Supersonic shear wave elastography may add a new dimension
to ultrasound evaluation of thyroid nodules in several ways, for example:
(a) improve general performance in elasticity differentiation of thyroid nodules over strain elastography due to
its high reproducibility, independence of examiners skill and numeral scale of
elasticity measurement in kPa;
(b) overcome the limitations of strain elastography=
(i) nodules with liquid components or with degenerative
changes;
(ii) small nodules (very good spatial resolution of the
technique);
(iii) large nodules (possibility of subsequent determination
of stiff regions even of large nodules,
without the need of visualizing the whole nodule on one image);
(iv) multinodular goiter with no or scarce normal thyroid
tissue as a reference;
(c) differentiation between soft-inspissated
colloid and stiff microcalcifications;
(d) visualization of microcalcifications, even not visualized
on B-mode imaging (may increase sensitivity and decrease specificity of thyroid
cancer diagnosis);
(e) introduction of three-dimensional elastographic images
to routine clinical practice and to national thyroid cancer databases, as
this technique is
already available and enables rapid acquisition of 3D
ultrasound and elastographic data.
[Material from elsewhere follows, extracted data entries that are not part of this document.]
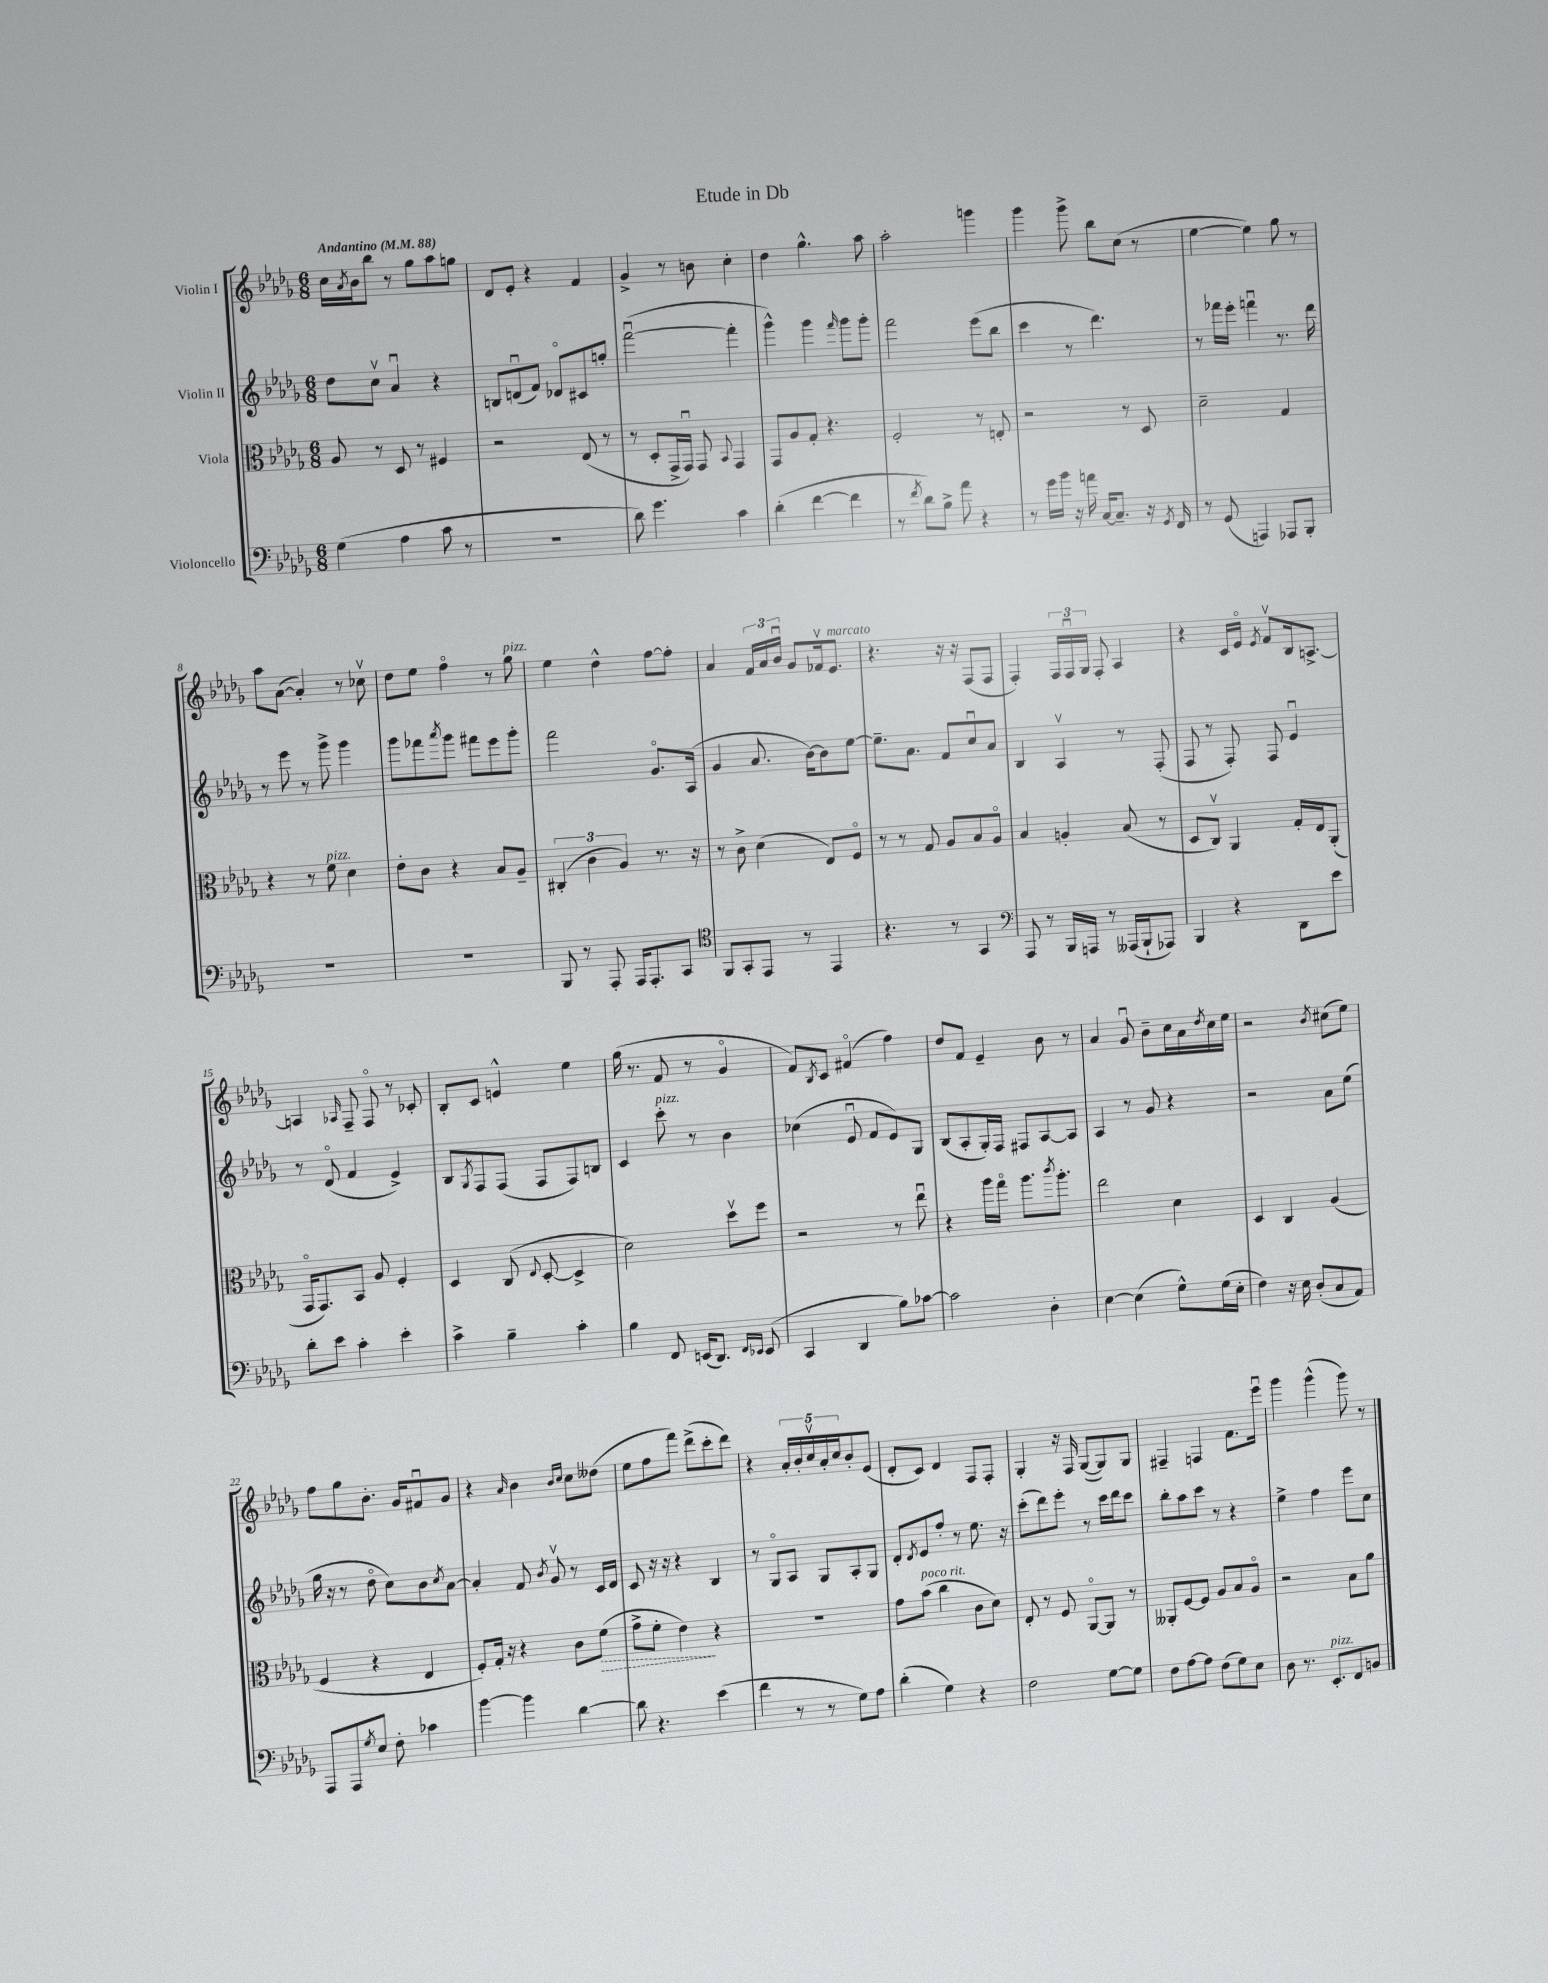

**kern	**kern	**dynam	**kern	**kern
*part4	*part3	*part3	*part2	*part1
*staff4	*staff3	*staff3	*staff2	*staff1
*I"Violoncello	*I"Viola	*	*I"Violin II	*I"Violin I
*clefF4	*clefC3	*	*clefG2	*clefG2
*k[b-e-a-d-g-]	*k[b-e-a-d-g-]	*	*k[b-e-a-d-g-]	*k[b-e-a-d-g-]
*M6/8	*M6/8	*	*M6/8	*M6/8
*MM88	*MM88	*	*MM88	*MM88
=1	=1	=1	=1	=1
!	!	!	!	!LO:TX:a:B:t=Andantino
(4G-\	8A-/	.	8dd-\L	16cc\LL
.	.	.	.	8qa-/
.	.	.	.	16b-\J
.	8r	.	8ccv\J	8bb-\J
4A-\	8D-/	.	4a-u/	8r
.	8r	.	.	8gg-\L
8c\	4F#X/	.	4r	8aa-\
8r	.	.	.	8ggn\J
=2	=2	=2	=2	=2
2.r	2r	.	8Bn/L	8d-/L
.	.	.	(8dnu/	8e-'/J
.	.	.	8f/J)	4r
.	.	.	8d-X/L	.
.	(8E-/	.	8c#X/	4f/
.	8r	.	8ggn'/J	.
=3	=3	=3	=3	=3
8d-\)	8r	.	([2fffu\	4g-^/
4.g-\	8D-'/L	.	.	.
.	16GG-^/L	.	.	8r
.	16GG-u/JJ)	.	.	.
.	8GG-/	.	.	8bn\
.	8qqBB-/	.	.	.
4c\	4GG-/	.	4fff'\]	4cc'\
=4	=4	=4	=4	=4
(4d-'\	8GG-/L	.	4ggg-^^\)	4dd-\
.	8A-/	.	.	.
[4f\	8G-'/J	.	4ggg-\	4.gg-^^\
.	4.r	.	.	.
.	.	.	16qqfff/	.
4f\]	.	.	8ggg-\L	.
.	.	.	8ggg-'\J	8aa-\
=5	=5	=5	=5	=5
8r	2F'/	.	2fff\	2aa-'\
8qf/	.	.	.	.
8d-\L)	.	.	.	.
8B-^\J	.	.	.	.
8a-\	.	.	.	.
4r	8r	.	(8eee-\L	4gggn\
.	8En'/	.	8bb-\J	.
=6	=6	=6	=6	=6
8r	2r	.	4ccc\	4ggg-\
16g-\LL	.	.	.	.
16b-\JJ	.	.	.	.
16r	.	.	8r	8ggg-^\
16an\	.	.	.	.
[16C/KL	.	.	4.ddd-\)	8bb-\L
8.C~/J]	.	.	.	.
.	8r	.	.	(8cc\J
16r	8D-/	.	.	8r
8qGG-/	.	.	.	.
16FF/	.	.	.	.
=7	=7	=7	=7	=7
8r	2d-~\	.	8r	[4ee-\
(8GG-/	.	.	16fff-X\LL	.
.	.	.	16eee-'\JJ	.
4AAAn/)	.	.	4fffnu\	4ee-\])
8AAA-X/L	4G-/	.	8.r	8gg-\
8BBB-'/J	.	.	.	8r
.	.	.	16ddd-\	.
!!LO:LB:g=z
=8	=8	=8	=8	=8
2.r	4r	.	8r	8aa-\L
.	.	.	8eee-\	([8a-\J
.	8r	.	8r	4a-'/])
!	!LO:TX:a:i:t=pizz.	!	!	!
.	8f\	.	8ggg-^\	.
.	4d-\	.	4ggg-\	8r
.	.	.	.	8cc-Xv\
=9	=9	=9	=9	=9
2.r	8e-'\L	.	8ggg-\L	8dd-\L
.	8c\J	.	8fff-X\	8ee-\J
.	.	.	8qaaa-/	.
.	4r	.	8ggg-\J	4ff\
.	.	.	8fff#X\L	.
.	8B-/L	.	8eee-\	8r
!	!	!	!	!LO:TX:a:i:t=pizz.
.	8A-~/J	.	8ggg-'\J	8gg-\
=10	=10	=10	=10	=10
8BBB-/	(6C#X'/	.	2fff\	4ee-\
8r	.	.	.	.
.	6c\	.	.	.
8AAA-'/	.	.	.	4dd-^^\
.	6A-/)	.	.	.
16AAA-/KL	.	.	.	.
8.AAA-'/	.	.	.	.
.	8.r	.	8.g-/L	[8ff\L
8CC/J	.	.	.	8ff'\J]
.	16r	.	(16A-/Jk	.
=11	=11	=11	=11	=11
*clefC4	*	*	*	*
8FF/L	8r	.	4g-/	4a-/
8GG-'/	8c^\	.	.	.
8EE-/J	(4d-\	.	8.a-/	24f/LL
.	.	.	.	24a-/
.	.	.	.	24b-u/JJ
8r	.	.	.	8g-/L
.	.	.	[16b-\KL)	.
4EE-/	8E-/L)	.	8b-\]	16f-Xv/k
!	!	!	!	!LO:TX:a:i:t=marcato
.	.	.	.	8.e-/J
.	8F/J	.	[8ee-\J	.
=12	=12	=12	=12	=12
4.r	8r	.	8.ee-~\L]	4.r
.	8r	.	.	.
.	.	.	8.a-\J	.
.	8G-/	.	.	.
8r	8A-/L	.	8f/L	16r
.	.	.	.	16r
4GG-/	8B-/	.	8ccu/	(8F/L
.	8A-/J	.	8a-/J	8F/J
=13	=13	=13	=13	=13
*clefF4	*	*	*	*
8AAA-/	4B-/	.	4B-/	4F'/)
8r	.	.	.	.
16BBB-/LL	4An'/	.	4A-v/	24F/LL
.	.	.	.	24Fu/
16AAAn/JJ	.	.	.	.
.	.	.	.	24G-/JJ
8r	.	.	.	8F'/
(16AAA--X/LL	(8B-/	.	8r	4A-/
16BBB-`/J	.	.	.	.
8AAA-X/J)	8r	.	(8F'/	.
=14	=14	=14	=14	=14
4BBB-/	8D-/L	.	8F/	4r
.	8Cv/J)	.	8r	.
4r	4AA-/	.	8F'/)	16c/LL
.	.	.	.	16e-/JJ
.	.	.	.	8qe-/
.	.	.	8F/	8fv/L
8DD-\L	16G-'/LL	.	4e-u/	16B-/k
.	16E-/J	.	.	[8.An^/J
8e-\J	(8AA-'/J	.	.	.
!!LO:LB:g=z
=15	=15	=15	=15	=15
8d-'\L	16GG-/KL	.	8r	4An/]
.	8.GG-/)	.	.	.
8e-\J	.	.	(8d-/	.
.	.	.	.	16qqA-X/
4c'\	8BB-/J	.	4f/	8F~/
.	8A-/	.	.	8F/
4e-'\	4F'/	.	4e-^/)	8r
.	.	.	.	8c-X'/
=16	=16	=16	=16	=16
4c^\	4D-/	.	8B-/L	8B-'/L
.	.	.	8qG-/	.
.	.	.	8F/	8c/J
4B-~\	(8C/	.	(8F/J	4en^^/
.	8qqE-/	.	.	.
.	[8D-'/	.	8F/L	.
4c'\	4D-^/]	.	8F/)	4ee-\
.	.	.	8Bn/J	.
=17	=17	=17	=17	=17
4B-\	2d-\)	.	4c/	(16gg-\
.	.	.	.	8.r
!	!	!	!LO:TX:a:i:t=pizz.	!
8FF/	.	.	8ccc'\	8f/
(16EEn/KL	.	.	8r	8r
8.DD-/J)	.	.	.	.
.	8dd-v\L	.	4b-\	4g-/
16qqFF/LL	.	.	.	.
16qqEE-X/JJ	.	.	.	.
(8EE-/	8ff\J	.	.	.
=18	=18	=18	=18	=18
4CC/	2r	.	(4cc-X\	8f/L)
.	.	.	.	8qB-/
.	.	.	.	8c/J
4DD-/	.	.	8e-u/	(4f#X/
.	.	.	8f/L	.
8B-\L)	8r	.	8e-/)	4ff\)
[8c-X\J	8ee-u\	.	8G-/J	.
=19	=19	=19	=19	=19
2c-\]	4r	.	(8B-/L	8dd-/L
.	.	.	8A-'/	8f/J
.	16aa-\LL	.	16G-'/L)	4e-~/
.	16gg-\JJ	.	16F/JJ	.
.	8.aa-\L	.	8F#X/L	.
4D-'\	.	.	[8A-/	8b-\
.	8qccc/	.	.	.
.	8.aa-'\J	.	.	.
.	.	.	8A-/J]	8r
=20	=20	=20	=20	=20
[4E-\	2ee-\	.	4A-/	4a-/
(4E-\]	.	.	8r	8g-u/
.	.	.	8g-/	8b-~\L
8G-^^\L)	4d-\	.	4r	16cc\L
.	.	.	.	16a-\
.	.	.	.	8qdd-/
(16G-\L	.	.	.	16cc\
16E-'\JJ	.	.	.	16ee-\JJ
=21	=21	=21	=21	=21
4F\)	4D-/	.	2r	2r
16r	4C/	.	.	.
16E-\	.	.	.	.
(8D-'/L	.	.	.	.
.	.	.	.	8qb-/
8C/	(4A-/	.	8a-\L	(8cc#X\L
8AA-/J)	.	.	(8ee-\J	8ee-\J)
!!LO:LB:g=z
=22	=22	=22	=22	=22
8AAA-/L	4F/	.	16gg-\	8ff\L
.	.	.	16r	.
8AAA-/	.	.	8r	8gg-\
8qG-/	.	.	.	.
8E-/J	4r	.	8dd-\	8.b-'\J
8F'\	.	.	8cc\L)	.
.	.	.	.	16g-/KL
4c-X\	4E-/	.	8b-\	8f#Xu/
.	.	.	8qcc/	.
.	.	.	[8a-\J	8g-/J
=23	=23	=23	=23	=23
[4b-\	8F'/L)	.	4a-'/]	4r
.	16G-'/Jk	.	.	.
.	16r	.	.	.
.	.	.	.	16qqa-/
4b-\]	4r	.	8f/	4b-\
.	.	.	8qb-/	.
.	.	.	8g-v/	.
.	.	.	.	16qqb-/LL
.	.	.	.	16qqcc/JJ
[4d-\	8c\L	.	8r	8cc\L
!	!	!LO:HP:b	!	!
.	(8f\J	>	16c/LL	(8dd--X\J
.	.	.	16d-/JJ	.
=24	=24	=24	=24	=24
8d-\]	8g-^\L	.	8c/	8ee-\L
4.r	8f'\J	.	16r	8ff\
.	.	.	16r	.
.	4e-\)	.	4r	8fff\J)
.	.	.	.	(8ddd-^\L
(4e-\	4r	]	4B-/	8ccc'\
.	.	.	.	8ddd-\J)
=25	=25	=25	=25	=25
4f\	2.r	.	8r	4r
.	.	.	8G-/L	.
8r	.	.	8A-/J	20a-'/LL
.	.	.	.	20b-'/
.	.	.	.	20ccv/
8r	.	.	8G-/L	.
.	.	.	.	20a-'/
.	.	.	.	20cc/J
8G-\L)	.	.	8A-'/	8b-'/
8A-\J	.	.	8G-/J	(8e-/J
=26	=26	=26	=26	=26
(4d-'\	8g-\L	.	8d-'/L	8d-'/L
.	.	.	8qd-/	.
!	!LO:TX:a:i:t=poco rit.	!	!	!
.	(8b-\J	.	8e-/	8c/J)
4G-\)	4cc\	.	8ff'/J	4d-/
.	.	.	8r	.
4r	8c\L	.	8.ee-\	8F/L
.	8d-\J)	.	.	8F'/J
.	.	.	16r	.
=27	=27	=27	=27	=27
2F\	8E-'/	.	(8ccc'\L	4G-'/
.	8r	.	8ddd-\)	.
.	8F/	.	8eee-'\J	16r
.	.	.	.	16F/
.	[8AA-/L	.	8r	([8G-/L
[8G-\L	8AA-/J]	.	16ccc\LL	8G-/])
.	.	.	16ddd-\J	.
8G-\J]	8r	.	8ccc\J	8G-/J
=28	=28	=28	=28	=28
8F\L	8AA--X'/L	.	8bb-'\L	4F#X~/
[8A-\	[8F/	.	8aa-\	.
8A-\J]	8F/J]	.	8ccc\J	4Fn/
(8F\L	8A-/L	.	8r	.
8G-\)	8B-/	.	4r	8.f\L
8E-\J	8A-/J	.	.	.
.	.	.	.	16eee-u\Jk
=29	=29	=29	=29	=29
8D-\	2r	.	4ee-^\	4ggg-\
8.r	.	.	.	.
.	.	.	4ff\	(4ggg-^^\
!LO:TX:a:i:t=pizz.	!	!	!	!
8.EE-'/L	.	.	.	.
8FF/	8B-\L	.	8eee-\L	8ggg-\)
8BBn/J	8a-\J	.	8cc\J	8r
==	==	==	==	==
*-	*-	*-	*-	*-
This would devoid diagnostic process and
data archiving of image selection bias attributable to 2D ultrasound
examination.
Further multicenter large scale studies of thyroid nodules
evaluating different elastographic methods are warranted,
including (a) investigation of developmental models of diseases that link
biomechanical properties (elastography findings) with genetic, cellular,
biochemical, and gross pathological changes; (b) comparison of accuracy of different elastographic methods; (c) establishment of optimal
diagnostic elastographic criteria; (d) establishment of limitations of
different elastographic methods in relation to evaluation of thyroid pathology.